#### What you should do
Lines holding the string "標準偏差" in the listing below are to be copied.

#### Data extract
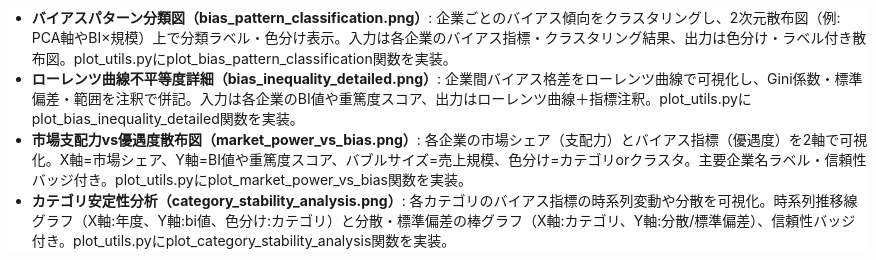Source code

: - **バイアスパターン分類図（bias_pattern_classification.png）**: 企業ごとのバイアス傾向をクラスタリングし、2次元散布図（例: PCA軸やBI×規模）上で分類ラベル・色分け表示。入力は各企業のバイアス指標・クラスタリング結果、出力は色分け・ラベル付き散布図。plot_utils.pyにplot_bias_pattern_classification関数を実装。
- **ローレンツ曲線不平等度詳細（bias_inequality_detailed.png）**: 企業間バイアス格差をローレンツ曲線で可視化し、Gini係数・標準偏差・範囲を注釈で併記。入力は各企業のBI値や重篤度スコア、出力はローレンツ曲線＋指標注釈。plot_utils.pyにplot_bias_inequality_detailed関数を実装。
- **市場支配力vs優遇度散布図（market_power_vs_bias.png）**: 各企業の市場シェア（支配力）とバイアス指標（優遇度）を2軸で可視化。X軸=市場シェア、Y軸=BI値や重篤度スコア、バブルサイズ=売上規模、色分け=カテゴリorクラスタ。主要企業名ラベル・信頼性バッジ付き。plot_utils.pyにplot_market_power_vs_bias関数を実装。
- **カテゴリ安定性分析（category_stability_analysis.png）**: 各カテゴリのバイアス指標の時系列変動や分散を可視化。時系列推移線グラフ（X軸:年度、Y軸:bi値、色分け:カテゴリ）と分散・標準偏差の棒グラフ（X軸:カテゴリ、Y軸:分散/標準偏差）、信頼性バッジ付き。plot_utils.pyにplot_category_stability_analysis関数を実装。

#### Answer
- **ローレンツ曲線不平等度詳細（bias_inequality_detailed.png）**: 企業間バイアス格差をローレンツ曲線で可視化し、Gini係数・標準偏差・範囲を注釈で併記。入力は各企業のBI値や重篤度スコア、出力はローレンツ曲線＋指標注釈。plot_utils.pyにplot_bias_inequality_detailed関数を実装。
- **カテゴリ安定性分析（category_stability_analysis.png）**: 各カテゴリのバイアス指標の時系列変動や分散を可視化。時系列推移線グラフ（X軸:年度、Y軸:bi値、色分け:カテゴリ）と分散・標準偏差の棒グラフ（X軸:カテゴリ、Y軸:分散/標準偏差）、信頼性バッジ付き。plot_utils.pyにplot_category_stability_analysis関数を実装。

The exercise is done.